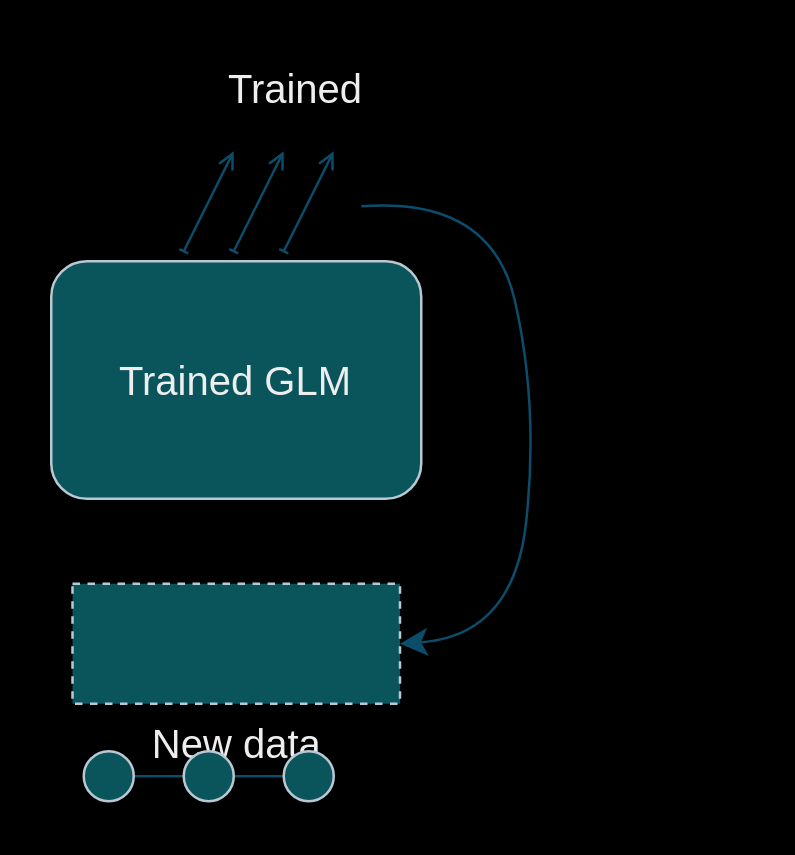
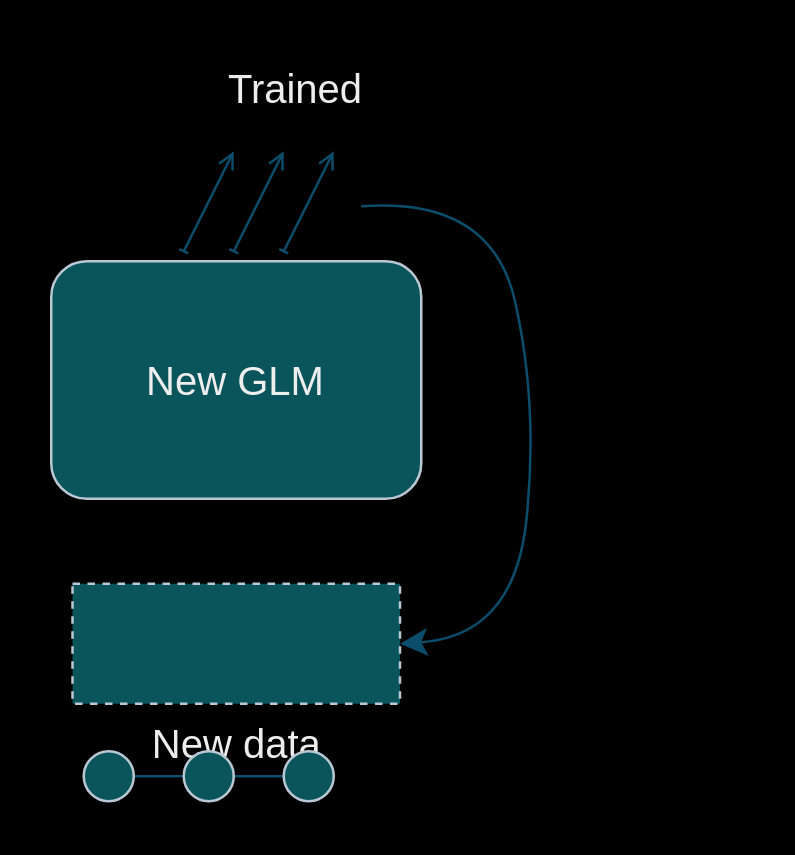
  <mxCell id="0" />
  <mxCell id="1" parent="0" />
- <mxCell id="2" value="Trained GLM" style="rounded=1;whiteSpace=wrap;html=1;fontSize=16;labelBackgroundColor=none;fillColor=#09555B;strokeColor=#BAC8D3;fontColor=#EEEEEE;" vertex="1" parent="1"><mxGeometry x="20" y="104" width="148" height="95" as="geometry" /></mxCell>
+ <mxCell id="2" value="New GLM" style="rounded=1;whiteSpace=wrap;html=1;fontSize=16;labelBackgroundColor=none;fillColor=#09555B;strokeColor=#BAC8D3;fontColor=#EEEEEE;" vertex="1" parent="1"><mxGeometry x="20" y="104" width="148" height="95" as="geometry" /></mxCell>
  <mxCell id="3" value="New data" style="rounded=0;whiteSpace=wrap;html=1;fontSize=16;labelPosition=center;verticalLabelPosition=bottom;align=center;verticalAlign=top;labelBackgroundColor=none;fillColor=#09555B;strokeColor=#BAC8D3;fontColor=#EEEEEE;dashed=1;" vertex="1" parent="1"><mxGeometry x="28.5" y="233" width="131" height="48" as="geometry" /></mxCell>
  <mxCell id="4" value="Backpropagate" style="curved=1;endArrow=classic;html=1;rounded=0;fontSize=12;startSize=9;endSize=8;entryX=1;entryY=0.5;entryDx=0;entryDy=0;startArrow=none;startFill=0;labelPosition=right;verticalLabelPosition=middle;align=left;verticalAlign=middle;labelBackgroundColor=none;fontColor=default;strokeColor=#0B4D6A;" edge="1" parent="1" target="3"><mxGeometry x="0.044" y="19" width="50" height="50" relative="1" as="geometry"><mxPoint x="144" y="82" as="sourcePoint" /><mxPoint x="163" y="180" as="targetPoint" /><Array as="points"><mxPoint x="196" y="78" /><mxPoint x="215" y="162" /><mxPoint x="205" y="254" /></Array><mxPoint as="offset" /></mxGeometry></mxCell>
  <mxCell id="5" value="" style="endArrow=open;html=1;rounded=0;fontSize=12;startSize=2;endSize=5;curved=1;endFill=0;startArrow=baseDash;startFill=0;movable=0;resizable=0;rotatable=0;deletable=0;editable=0;locked=1;connectable=0;labelBackgroundColor=none;fontColor=default;strokeColor=#0B4D6A;" edge="1" parent="1"><mxGeometry width="50" height="50" relative="1" as="geometry"><mxPoint x="93" y="100" as="sourcePoint" /><mxPoint x="113" y="60" as="targetPoint" /></mxGeometry></mxCell>
  <mxCell id="6" value="" style="endArrow=open;html=1;rounded=0;fontSize=12;startSize=2;endSize=5;curved=1;endFill=0;startArrow=baseDash;startFill=0;movable=0;resizable=0;rotatable=0;deletable=0;editable=0;locked=1;connectable=0;labelBackgroundColor=none;fontColor=default;strokeColor=#0B4D6A;" edge="1" parent="1"><mxGeometry width="50" height="50" relative="1" as="geometry"><mxPoint x="113" y="100" as="sourcePoint" /><mxPoint x="133" y="60" as="targetPoint" /></mxGeometry></mxCell>
  <mxCell id="7" value="" style="endArrow=open;html=1;rounded=0;fontSize=12;startSize=2;endSize=5;curved=1;endFill=0;startArrow=baseDash;startFill=0;movable=0;resizable=0;rotatable=0;deletable=0;editable=0;locked=1;connectable=0;labelBackgroundColor=none;fontColor=default;strokeColor=#0B4D6A;" edge="1" parent="1"><mxGeometry width="50" height="50" relative="1" as="geometry"><mxPoint x="73" y="100" as="sourcePoint" /><mxPoint x="93" y="60" as="targetPoint" /></mxGeometry></mxCell>
  <mxCell id="8" value="Trained" style="text;strokeColor=none;fillColor=none;html=1;align=center;verticalAlign=middle;whiteSpace=wrap;rounded=0;fontSize=16;labelBackgroundColor=none;fontColor=#EEEEEE;" vertex="1" parent="1"><mxGeometry x="83" y="20" width="70" height="30" as="geometry" /></mxCell>
  <mxCell id="9" style="edgeStyle=none;curved=1;rounded=0;orthogonalLoop=1;jettySize=auto;html=1;exitX=1;exitY=0.5;exitDx=0;exitDy=0;entryX=0;entryY=0.5;entryDx=0;entryDy=0;fontSize=12;startSize=8;endSize=8;endArrow=none;endFill=0;labelBackgroundColor=none;fontColor=default;strokeColor=#0B4D6A;" edge="1" parent="1" source="10" target="12"><mxGeometry relative="1" as="geometry" /></mxCell>
  <mxCell id="10" value="" style="ellipse;whiteSpace=wrap;html=1;aspect=fixed;fontSize=16;labelBackgroundColor=none;fillColor=#09555B;strokeColor=#BAC8D3;fontColor=#EEEEEE;" vertex="1" parent="1"><mxGeometry x="33" y="300" width="20" height="20" as="geometry" /></mxCell>
  <mxCell id="11" style="edgeStyle=none;curved=1;rounded=0;orthogonalLoop=1;jettySize=auto;html=1;exitX=1;exitY=0.5;exitDx=0;exitDy=0;entryX=0;entryY=0.5;entryDx=0;entryDy=0;fontSize=12;startSize=8;endSize=8;endArrow=none;endFill=0;labelBackgroundColor=none;fontColor=default;strokeColor=#0B4D6A;" edge="1" parent="1" source="12" target="13"><mxGeometry relative="1" as="geometry" /></mxCell>
  <mxCell id="12" value="" style="ellipse;whiteSpace=wrap;html=1;aspect=fixed;fontSize=16;labelBackgroundColor=none;fillColor=#09555B;strokeColor=#BAC8D3;fontColor=#EEEEEE;" vertex="1" parent="1"><mxGeometry x="73" y="300" width="20" height="20" as="geometry" /></mxCell>
  <mxCell id="13" value="" style="ellipse;whiteSpace=wrap;html=1;aspect=fixed;fontSize=16;labelBackgroundColor=none;fillColor=#09555B;strokeColor=#BAC8D3;fontColor=#EEEEEE;" vertex="1" parent="1"><mxGeometry x="113" y="300" width="20" height="20" as="geometry" /></mxCell>
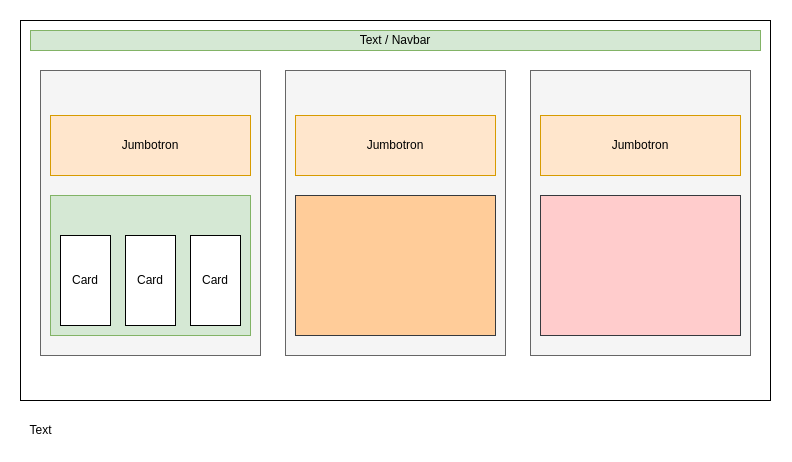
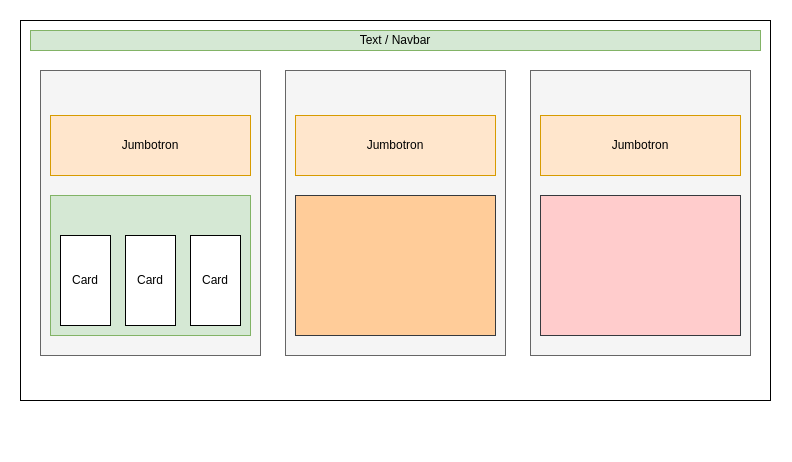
  <mxCell id="0" />
  <mxCell id="1" parent="0" />
  <mxCell id="2" value="" style="rounded=0;whiteSpace=wrap;html=1;" vertex="1" parent="1"><mxGeometry x="20" y="20" width="750" height="380" as="geometry" /></mxCell>
  <mxCell id="3" value="Text / Navbar" style="rounded=0;whiteSpace=wrap;html=1;fillColor=#d5e8d4;strokeColor=#82b366;" vertex="1" parent="1"><mxGeometry x="30" y="30" width="730" height="20" as="geometry" /></mxCell>
  <mxCell id="4" value="" style="group" vertex="1" connectable="0" parent="1"><mxGeometry x="40" y="70" width="220" height="285" as="geometry" /></mxCell>
  <mxCell id="5" value="" style="rounded=0;whiteSpace=wrap;html=1;fillColor=#f5f5f5;strokeColor=#666666;fontColor=#333333;" vertex="1" parent="4"><mxGeometry width="220" height="285" as="geometry" /></mxCell>
  <mxCell id="6" value="Jumbotron" style="rounded=0;whiteSpace=wrap;html=1;fillColor=#ffe6cc;strokeColor=#d79b00;" vertex="1" parent="4"><mxGeometry x="10" y="45" width="200" height="60" as="geometry" /></mxCell>
  <mxCell id="7" value="" style="rounded=0;whiteSpace=wrap;html=1;fillColor=#d5e8d4;strokeColor=#82b366;" vertex="1" parent="4"><mxGeometry x="10" y="125" width="200" height="140" as="geometry" /></mxCell>
  <mxCell id="8" value="Card" style="rounded=0;whiteSpace=wrap;html=1;" vertex="1" parent="4"><mxGeometry x="20" y="165" width="50" height="90" as="geometry" /></mxCell>
  <mxCell id="9" value="Card" style="rounded=0;whiteSpace=wrap;html=1;" vertex="1" parent="4"><mxGeometry x="85" y="165" width="50" height="90" as="geometry" /></mxCell>
  <mxCell id="10" value="Card" style="rounded=0;whiteSpace=wrap;html=1;" vertex="1" parent="4"><mxGeometry x="150" y="165" width="50" height="90" as="geometry" /></mxCell>
  <mxCell id="11" value="" style="group" vertex="1" connectable="0" parent="1"><mxGeometry x="285" y="70" width="220" height="285" as="geometry" /></mxCell>
  <mxCell id="12" value="" style="rounded=0;whiteSpace=wrap;html=1;fillColor=#f5f5f5;strokeColor=#666666;fontColor=#333333;" vertex="1" parent="11"><mxGeometry width="220" height="285" as="geometry" /></mxCell>
  <mxCell id="13" value="Jumbotron" style="rounded=0;whiteSpace=wrap;html=1;fillColor=#ffe6cc;strokeColor=#d79b00;" vertex="1" parent="11"><mxGeometry x="10" y="45" width="200" height="60" as="geometry" /></mxCell>
  <mxCell id="14" value="" style="rounded=0;whiteSpace=wrap;html=1;fillColor=#ffcc99;strokeColor=#36393d;" vertex="1" parent="11"><mxGeometry x="10" y="125" width="200" height="140" as="geometry" /></mxCell>
  <mxCell id="15" value="" style="group" vertex="1" connectable="0" parent="1"><mxGeometry x="530" y="70" width="220" height="285" as="geometry" /></mxCell>
  <mxCell id="16" value="" style="rounded=0;whiteSpace=wrap;html=1;fillColor=#f5f5f5;strokeColor=#666666;fontColor=#333333;" vertex="1" parent="15"><mxGeometry width="220" height="285" as="geometry" /></mxCell>
  <mxCell id="17" value="Jumbotron" style="rounded=0;whiteSpace=wrap;html=1;fillColor=#ffe6cc;strokeColor=#d79b00;" vertex="1" parent="15"><mxGeometry x="10" y="45" width="200" height="60" as="geometry" /></mxCell>
  <mxCell id="18" value="" style="rounded=0;whiteSpace=wrap;html=1;fillColor=#ffcccc;strokeColor=#36393d;" vertex="1" parent="15"><mxGeometry x="10" y="125" width="200" height="140" as="geometry" /></mxCell>
- <mxCell id="19" value="Text" style="text;html=1;resizable=0;autosize=1;align=center;verticalAlign=middle;points=[];fillColor=none;strokeColor=none;rounded=0;" vertex="1" parent="1"><mxGeometry x="20" y="420" width="40" height="20" as="geometry" /></mxCell>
= = = =
**Given exercise:** Report every line of the items above that contains the string "Card", copying each line in full.

**Task output:**
  <mxCell id="8" value="Card" style="rounded=0;whiteSpace=wrap;html=1;" vertex="1" parent="4"><mxGeometry x="20" y="165" width="50" height="90" as="geometry" /></mxCell>
  <mxCell id="9" value="Card" style="rounded=0;whiteSpace=wrap;html=1;" vertex="1" parent="4"><mxGeometry x="85" y="165" width="50" height="90" as="geometry" /></mxCell>
  <mxCell id="10" value="Card" style="rounded=0;whiteSpace=wrap;html=1;" vertex="1" parent="4"><mxGeometry x="150" y="165" width="50" height="90" as="geometry" /></mxCell>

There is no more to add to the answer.